Write $T(x) = x + \alpha \bmod 1$ for some irrational $\alpha$. Fix $f$ in $\Lp[2,\C]([0,1))$ that is $T$ invariant. We can write \[ f = \sum_{n \in \Z} c(n) \chi_n \] and calculate that \[ Tf = \sum_{n \in \Z} c(n) T\chi_n = \sum_{n \in \Z} c(n) e^{2 \pi i n \alpha} \chi_n \] and conclude that $c(n) = c(n) e^{2 \pi i n \alpha}$ for all $n \in \Z$. As $\alpha$ is irrational we must have $c(n) = 0$ for all non-zero $n$. Thus $f = c(0)$ is constant. ▮
The map $T(x) = 2x \bmod 1$ on $[0,1)$ is ergodic.
Fix $f$ in $\Lp[2,\C]([0,1))$ that is $T$ invariant. We can write \[ f = \sum_{n \in \Z} c(n) \chi_n \] and calculate that \[ Tf = \sum_{n \in \Z} c(n) T\chi_n = \sum_{n \in \Z} c(n) \chi_{2n} \] and conclude that $c(n) = c(2n)$ for all $n \in \Z$. Calculating \[ \| f\|_\mathsf{2}^2 = \langle f, f \rangle = \sum_{n \in \Z} |c(n)|^2 \] it is not possible for $c$ to take the same non-zero value infinitely often. Thus $c(n) = 0$ for all $n \ne 0$ and $f = c(0)$ is constant. ▮
For the irrational rotation $T(x) = x + \alpha$ each of the functions $\chi_n$ is an eigenfunction. We define the class of dynamical systems with this property.
A measure-preserving transformation $T$ on a probability space $(X,\B,\mu)$ has discrete spectrum when $\Lp[2,\C](X,\B,\mu)$ has an orthonormal basis consisting of eigenfunctions.
Ergodic transformations with discrete spectrum can be modelled by systems that look like irrational rotations.
If a measure-preserving transformation $T$ is ergodic and has discrete spectrum then it is isomorphic to a measure-preserving transformation $S$ on a compact, Abelian group defined by $S(g) = g + a$ for some $a$ in $G$ with the property that $\{ na : n \in \Z \}$ is dense.

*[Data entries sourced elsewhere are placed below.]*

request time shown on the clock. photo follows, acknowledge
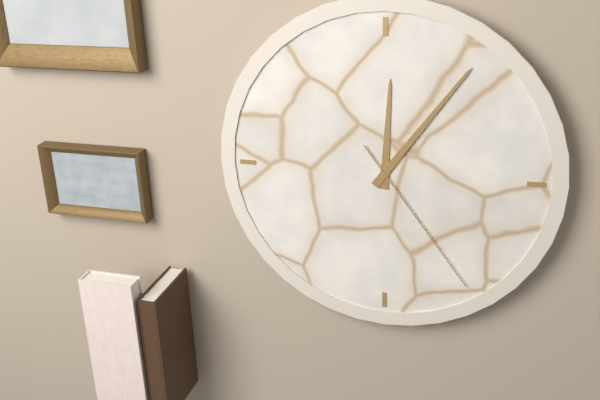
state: 12:06:24
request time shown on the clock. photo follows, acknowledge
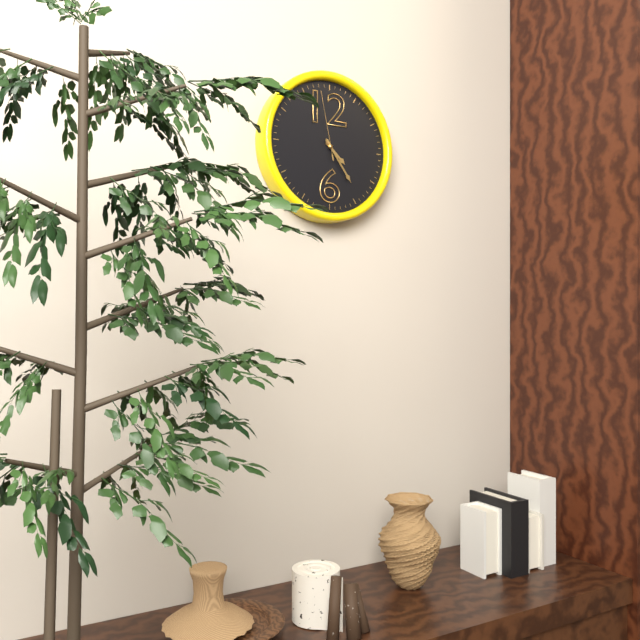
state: 4:24:58
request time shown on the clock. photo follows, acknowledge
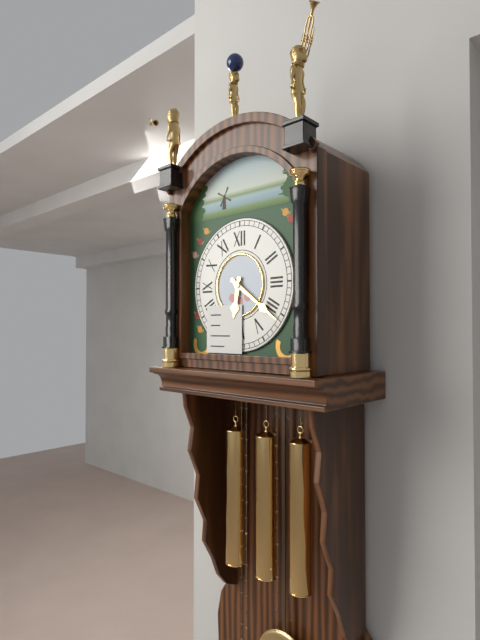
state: 6:21
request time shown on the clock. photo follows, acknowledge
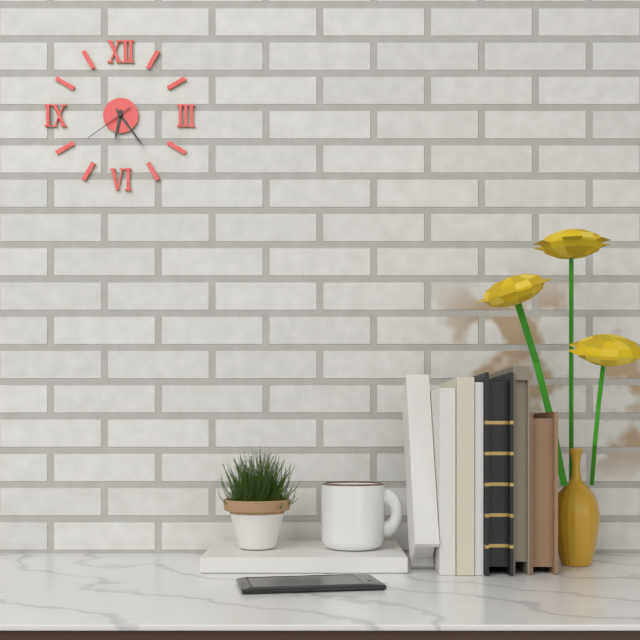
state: 6:24:39
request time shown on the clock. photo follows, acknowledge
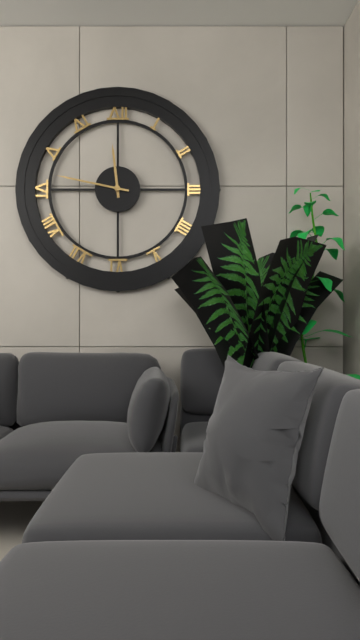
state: 11:47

Can the doubling map $T(x) = 2x \bmod 1$ be modelled by an irrational rotation? Perhaps it is, in disguise, a system with discrete spectrum. In fact, the doubling map is mixing and systems that are ergodic and mixing cannot have non-constant eigenfunctions.
The doubling map $T(x) = 2x \bmod 1$ on $[0,1)$ is mixing.
Fix $f,g$ in $\Lp[2,\C]([0,1))$. Write \[ f = \sum_{k \in \Z} c(k) \chi_k \qquad g = \sum_{s \in \Z} d(s) \chi_s \] and fix $\epsilon \g 0$. There are $K,M \in \N$ such that \[ \left\| f - \sum_{|k| \le K} c(k) \chi_k \right\|_\mathsf{2} \l \epsilon \qquad \left\| g - \sum_{|m| \le M} d(m) \chi_m \right\|_\mathsf{2} \l \epsilon \] both hold. Write $f_K$ and $g_M$ respectively for the truncated sums above. Now \[ | \langle f, T^n g \rangle - \langle f_M, T^n g_K \rangle| \l \epsilon (\| f \|_\mathsf{2} + \| g \|_\mathsf{2} ) \] for all $n \in \N$ using the Hölder inequality. Choose $N$ with $2^N \g M$. For all $n \ge N$ we have \[ \langle f_M, T^n g_K \rangle = \sum_{|m| \le M} \sum_{|k| \le K} c(m) \overline{d(k)} \langle \psi_m, \psi_{2^n k} \rangle = c(0) \overline{d(0)} \] because $2^n k = m$ only happens when $m = 0$ and $k = 0$. Thus \[ | \langle f, T^n g \rangle - c(0) \overline{d(0)} | \l \epsilon (\| f \|_\mathsf{2} + \| g \|_\mathsf{2} ) \] for all $n \ge N$ and we are done. ▮
We can now distinguish the irrational rotation and the doubling map using the Koopman operator. Indeed, suppose that $f$ is an eigenfunction for the doubling map $T$ with eigenvalue $\eta$. Then \[ |\langle f, T^n f \rangle| = |\langle f, \eta^n f \rangle| = |\overline{\eta^n}| \| f \|_\mathsf{2}^2 = \| f \|_\mathsf{2}^2 \] whereas mixing gives \[ \langle f, T^n f \rangle \to \langle f, 1 \rangle \langle 1, f \rangle = 0 \] if $\eta \ne 1$ because eigenfunctions with distinct eigenvalues are orthogonal. Thus $\| f \|_\mathsf{2} = 0$ which is not possible and $T$ has no eigenfunctions.